Despite everything, engrossed in his own country with Congress to carry out his environmental plans, he did not offer additional commitments to those he has previously made.

Nor did the most polluting country on the planet, China, offer great announcements, whose president, Xi Jinping, demanded in a written intervention that the richest states increase their aid to those who still need in many cases to resort to fossil fuels. His absence, which joined that of other leaders such as the Russian Vladimir Putin, the Turkish Erdogan, the Brazilian Jair Bolsonaro or the Mexican Andrés Manuel López Obrador, was criticized by some officials, such as the president of the European Commission, Ursula von der Leyen.

In his role as host, Prime Minister Boris Johnson called on the parties “creativity, imagination and will” to “irrefutably” change the course of the planet because the current reality “is not a movie”. “We are in roughly the same position as James Bond today, except that the tragedy is this is not a movie and the doomsday device is real,” he warned.

“Either we stop it — or it stops us”

In any case, the Downing Street tenant is in full controversy for deciding to return from Glasgow to London this Tuesday by private plane. A government spokesman stressed that it is a very efficient model. Asked by journalists why he could not use the train, the source pointed out that it is about managing “significant time constraints” on the agenda of the head of Government.

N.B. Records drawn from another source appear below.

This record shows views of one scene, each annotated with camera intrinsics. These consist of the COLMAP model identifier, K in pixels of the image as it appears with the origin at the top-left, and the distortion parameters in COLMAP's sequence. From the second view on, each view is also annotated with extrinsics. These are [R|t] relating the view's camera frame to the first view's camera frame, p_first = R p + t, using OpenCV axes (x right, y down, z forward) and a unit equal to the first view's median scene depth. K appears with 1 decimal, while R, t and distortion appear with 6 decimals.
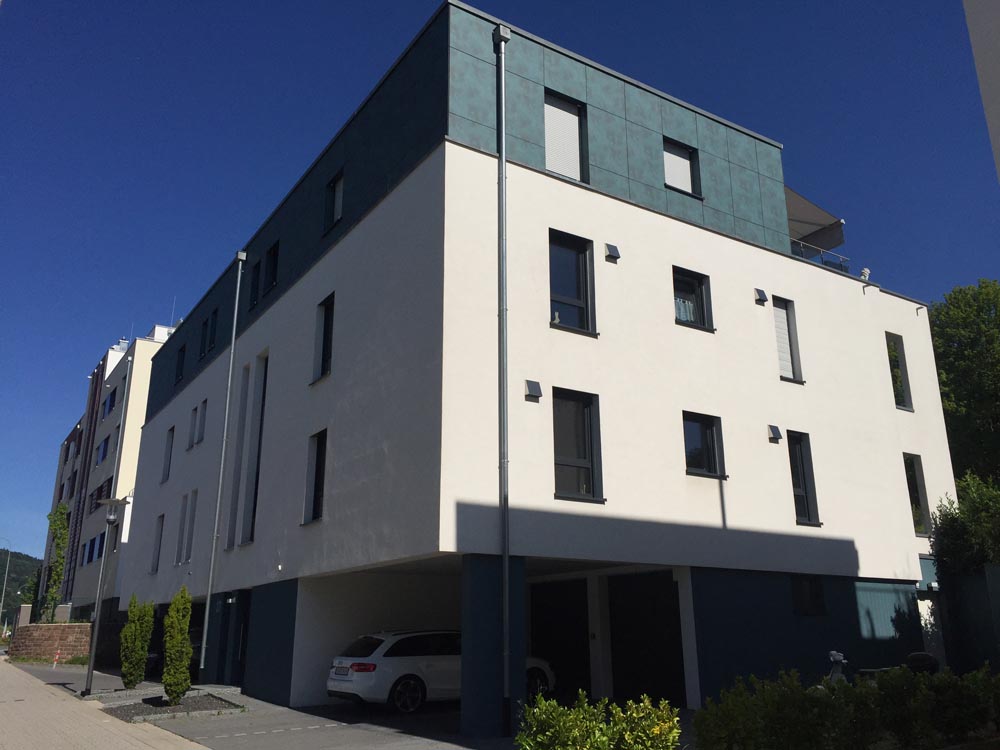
lens RADIAL K [[849.2, 0, 500.0], [0, 849.2, 375.0], [0, 0, 1]] dist [0.073072, -0.101978]
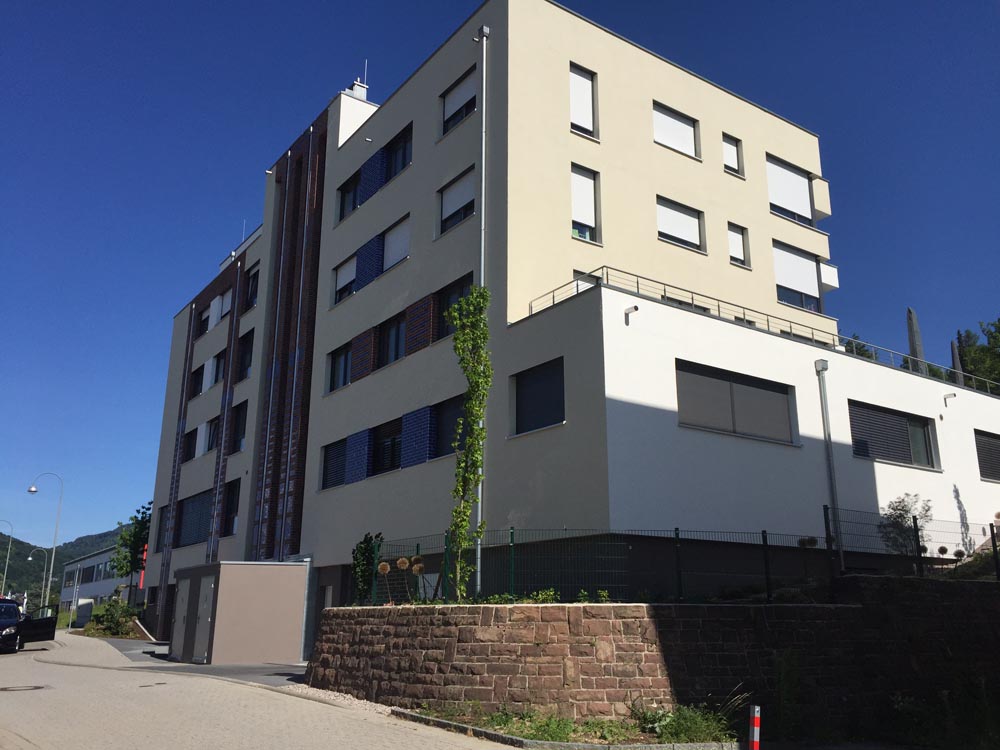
lens RADIAL K [[867.0, 0, 502.4], [0, 867.0, 359.9], [0, 0, 1]] dist [0.086093, -0.111046]
pose [[0.999027, 0.015915, 0.041127, -0.307597], [-0.016223, 0.999843, 0.007151, 0.107265], [-0.041007, -0.007812, 0.999128, 0.369875]]
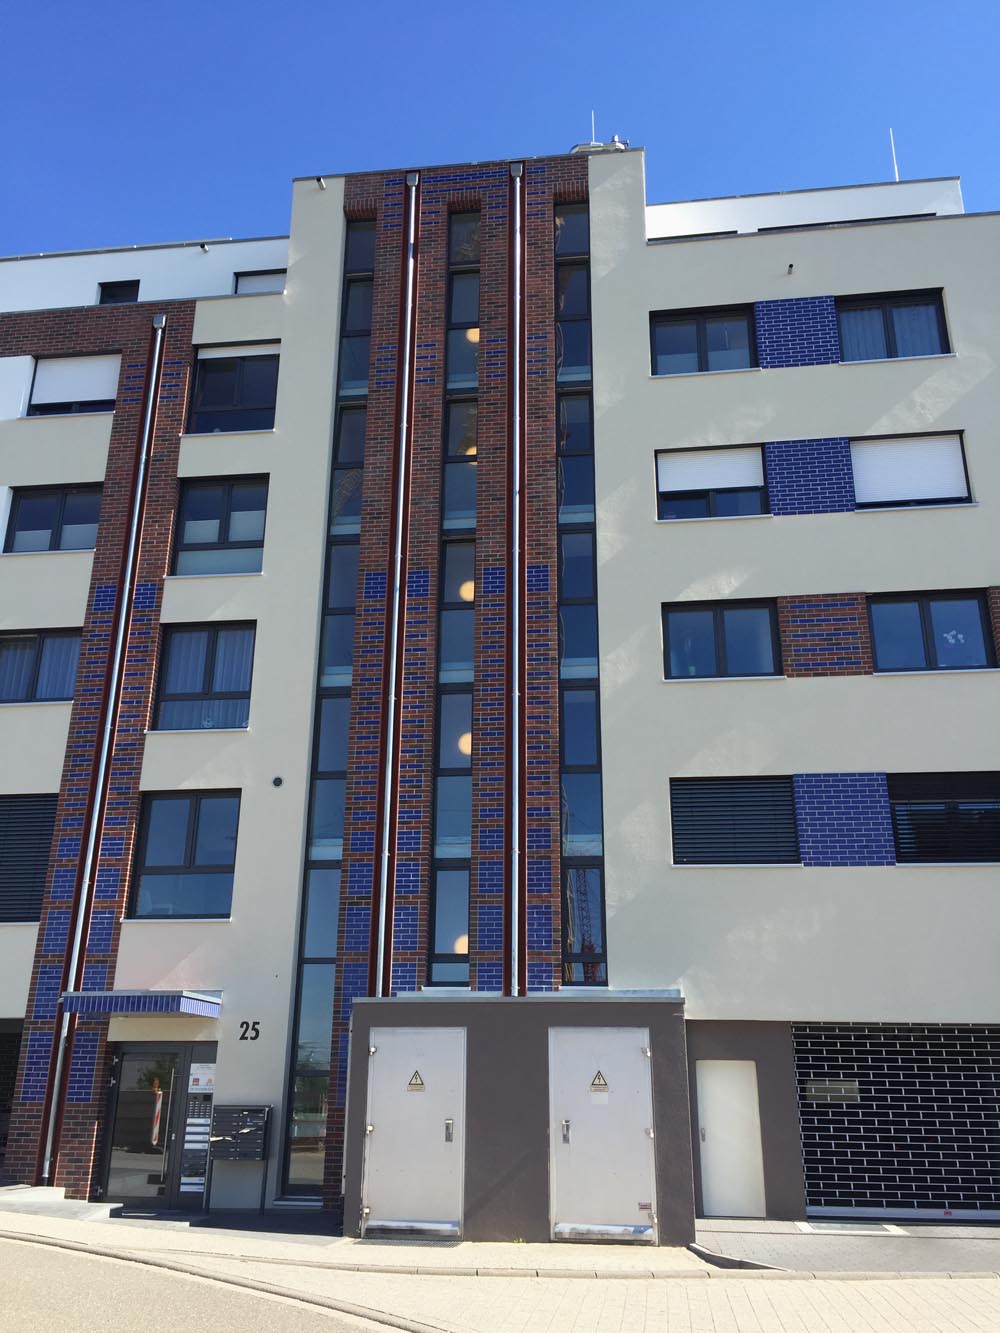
lens RADIAL K [[1132.0, 0, 492.6], [0, 1132.0, 666.9], [0, 0, 1]] dist [0.073072, -0.101978]
pose [[0.638700, 0.279377, 0.716945, -0.592488], [-0.237411, 0.957848, -0.161751, 0.178093], [-0.731914, -0.066900, 0.678105, 0.620285]]
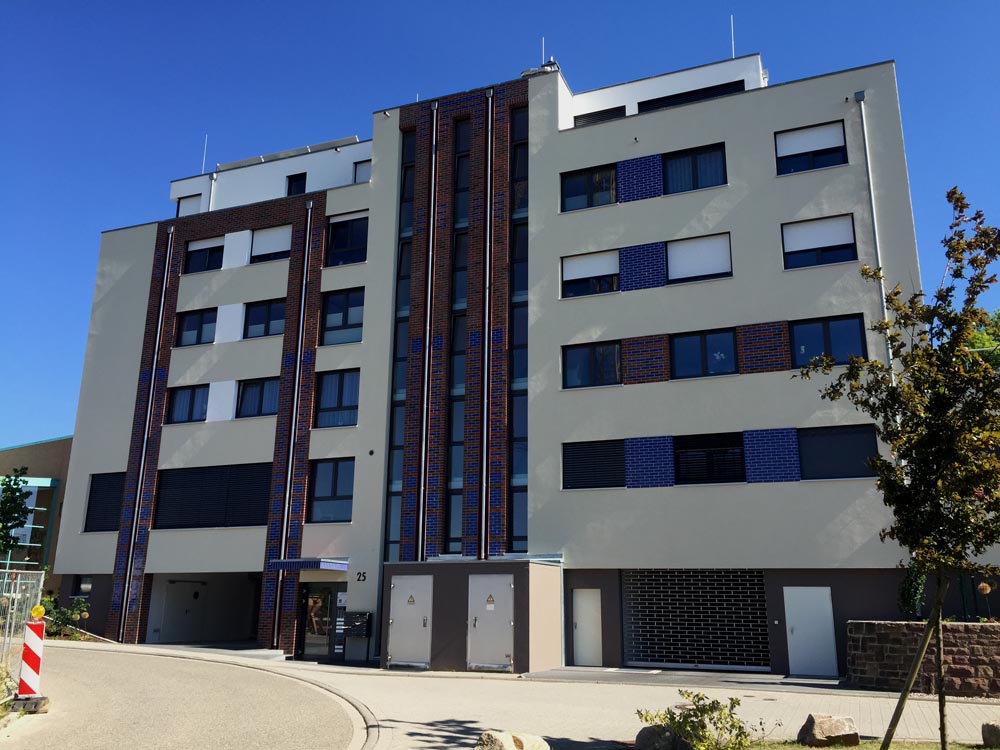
lens RADIAL K [[849.2, 0, 500.0], [0, 849.2, 375.0], [0, 0, 1]] dist [0.073072, -0.101978]
pose [[0.807245, 0.172176, 0.564544, -0.605711], [-0.186579, 0.981897, -0.032671, 0.138811], [-0.559949, -0.078959, 0.824756, 0.480688]]
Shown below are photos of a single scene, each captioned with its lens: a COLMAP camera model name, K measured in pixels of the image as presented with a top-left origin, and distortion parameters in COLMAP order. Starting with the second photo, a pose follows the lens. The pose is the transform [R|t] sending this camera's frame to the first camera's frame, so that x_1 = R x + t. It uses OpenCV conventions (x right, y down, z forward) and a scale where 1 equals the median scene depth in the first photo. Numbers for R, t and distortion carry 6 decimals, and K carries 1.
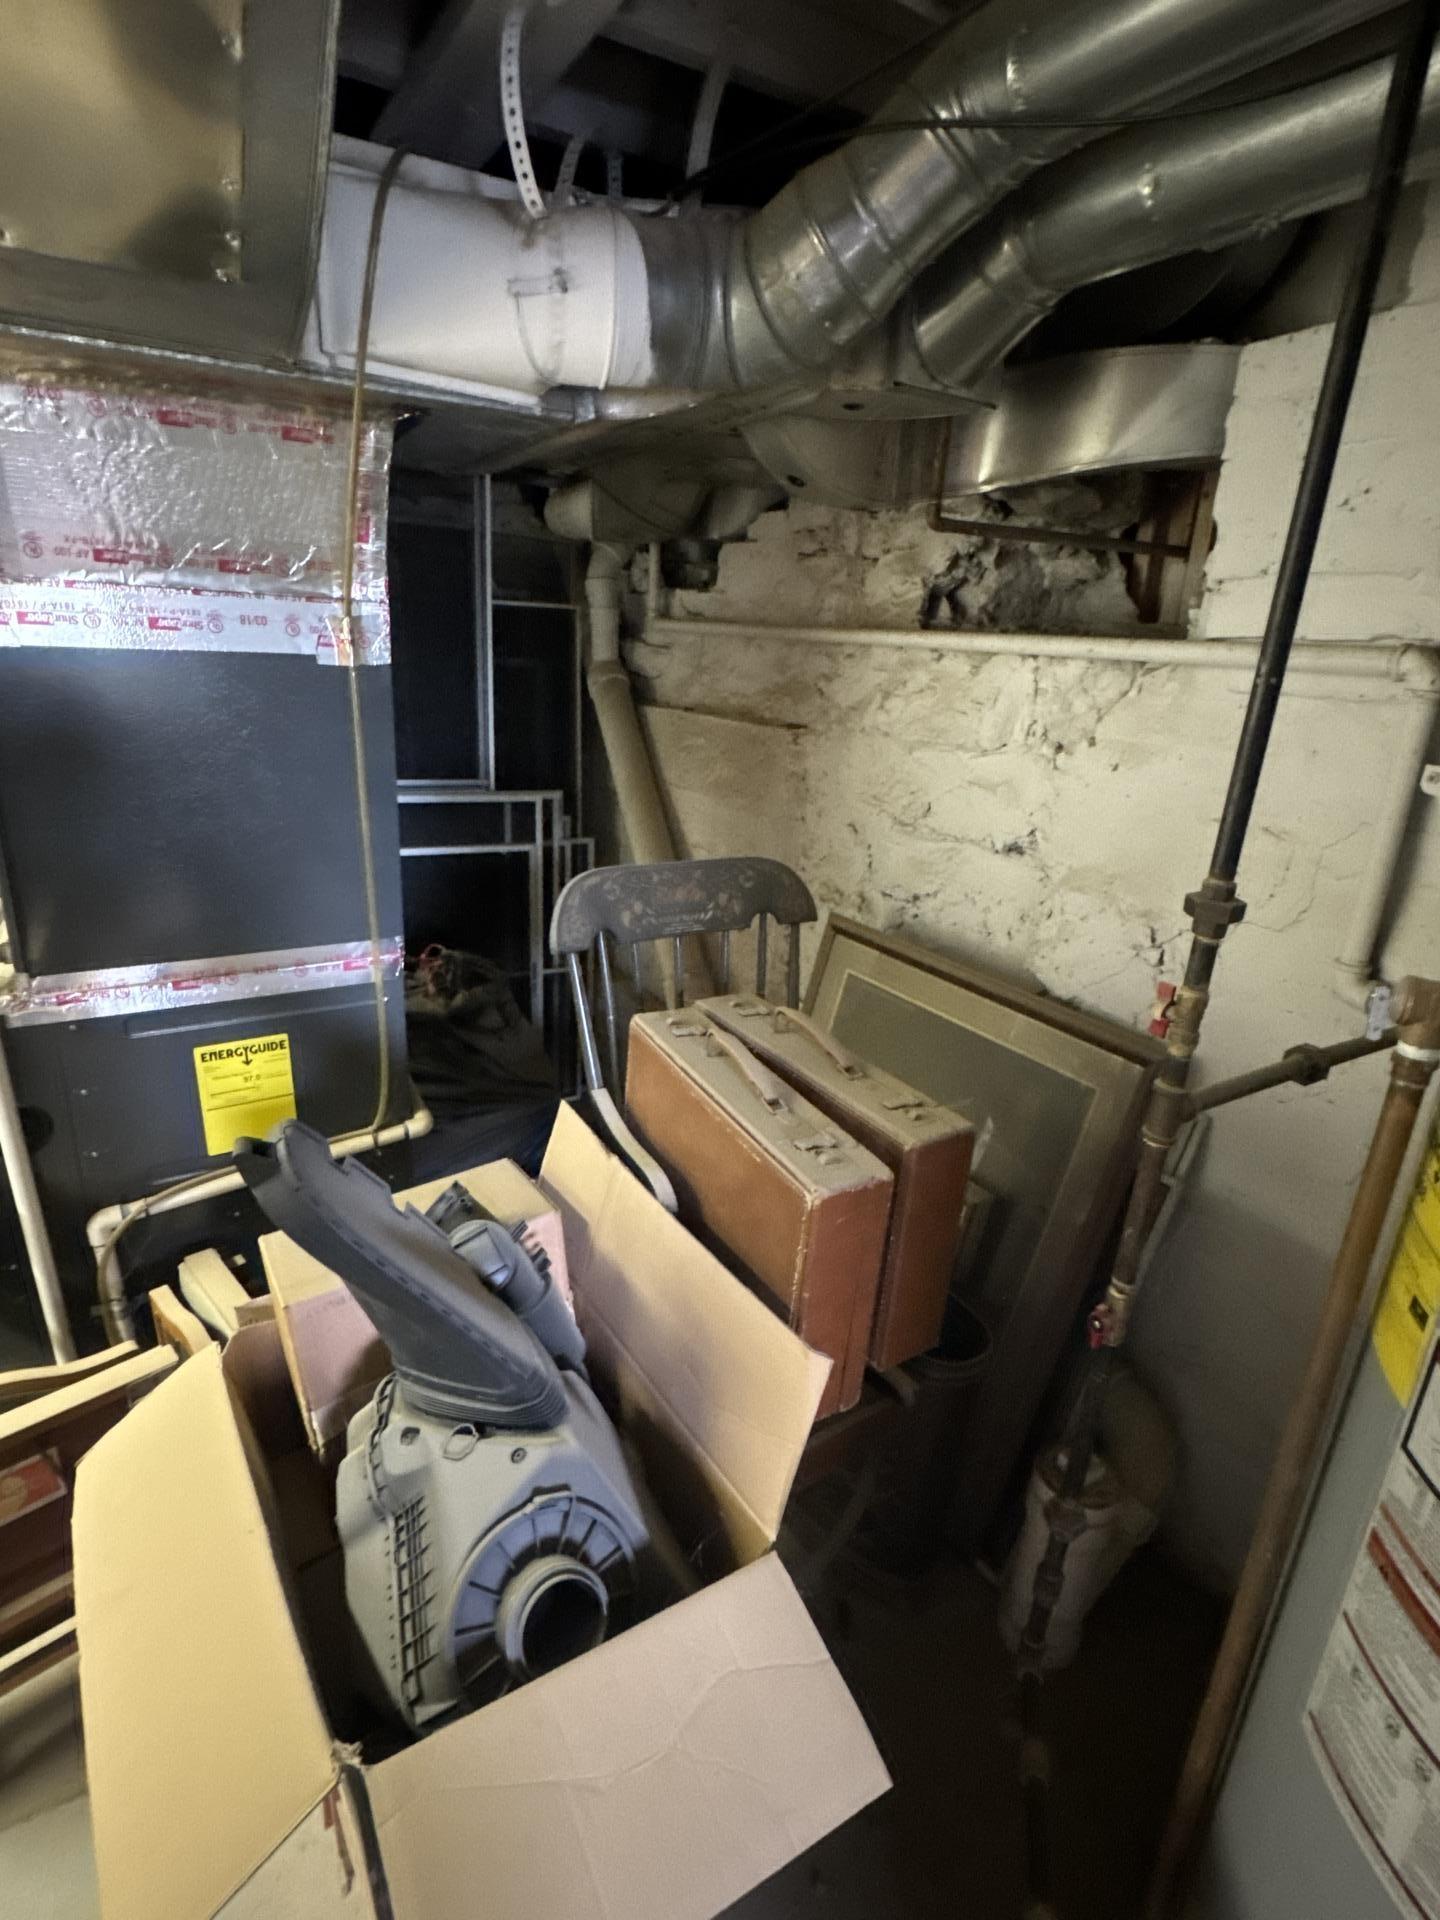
lens RADIAL K [[969.1, 0, 717.4], [0, 969.1, 958.4], [0, 0, 1]] dist [0.000032, 0.000572]
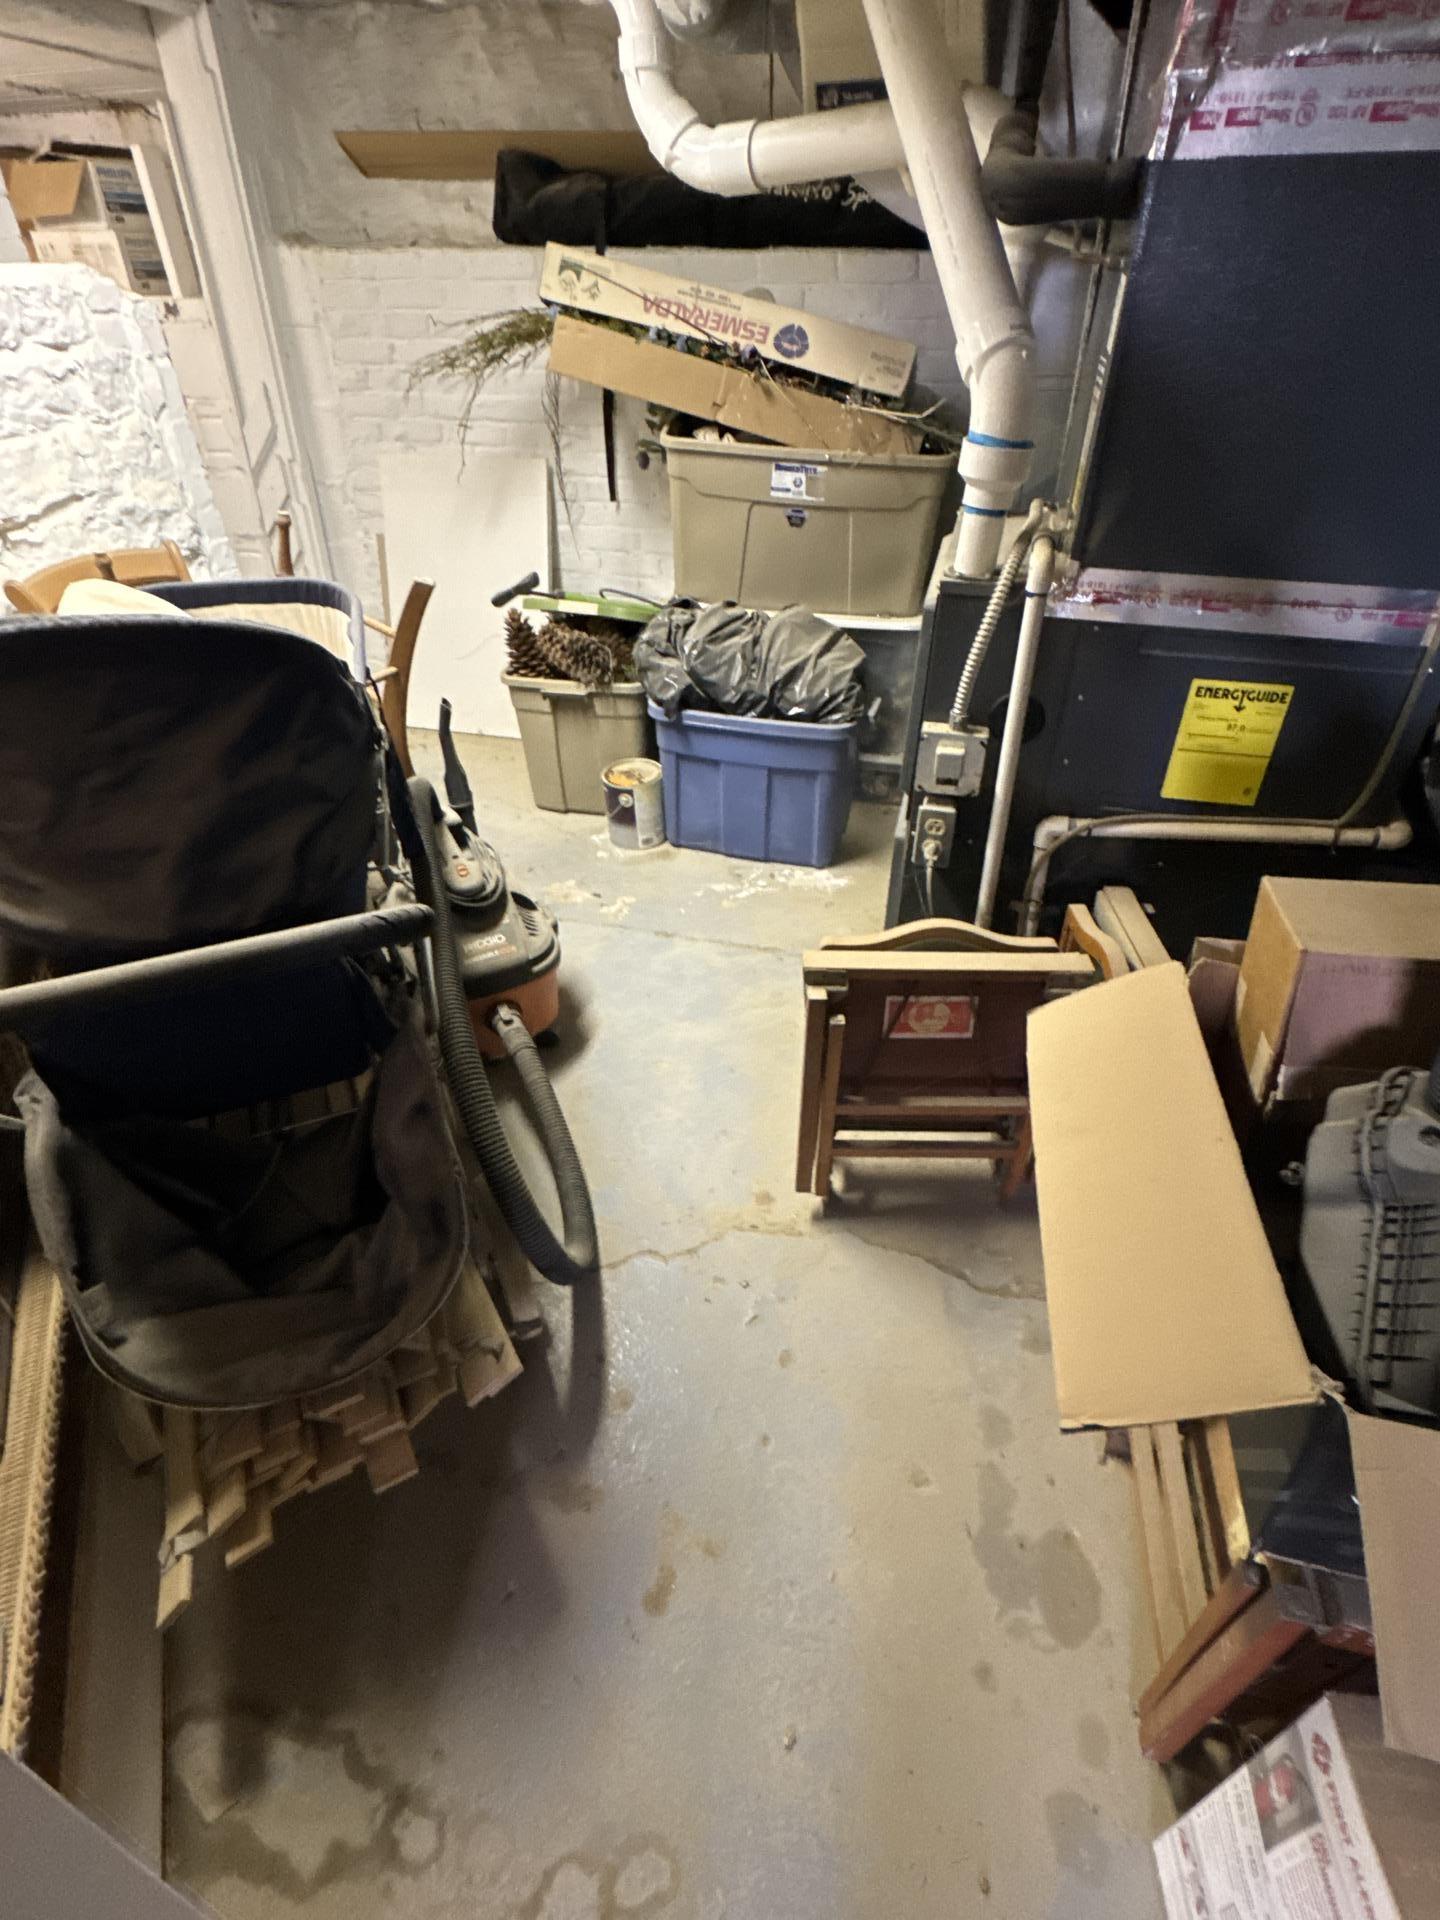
lens RADIAL K [[969.1, 0, 722.4], [0, 969.1, 961.4], [0, 0, 1]] dist [0.000032, 0.000572]
pose [[0.697248, 0.380294, -0.607636, -0.183061], [-0.200513, 0.917304, 0.344018, 0.112264], [0.688215, -0.118026, 0.715842, -0.020344]]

The Secretary-General of the UN, António Guterres, could not be clearer: “Either we stop it — or it stops us. It’s time to say: enough”. His intervention at the summit turned into a harsh reprimand to the leaders, whom he asked to cease their unfulfilled promises because we have already reached a point where failure to act to stop climate change will become “a death sentence”. 

“We are digging our own graves. Enough of brutalizing biodiversity. Enough of killing ourselves with carbon. Enough of treating nature like a toilet. Enough of burning and drilling and mining our way deeper. We are digging our own graves”, he said.

In fact, he regretted that the recent announcements and commitments could give the impression that the world is going in the right direction, but, in his view, this is “just wishful thinking”, because the so-called “sum of nationally determined contributions”

In other words, the plans of each country to reduce emissions will place the global increase, in the best of scenarios, at 2.7 ° C. 

“Even if the commitments are serious, there are doubts that the worst catastrophes can be avoided,” he stressed.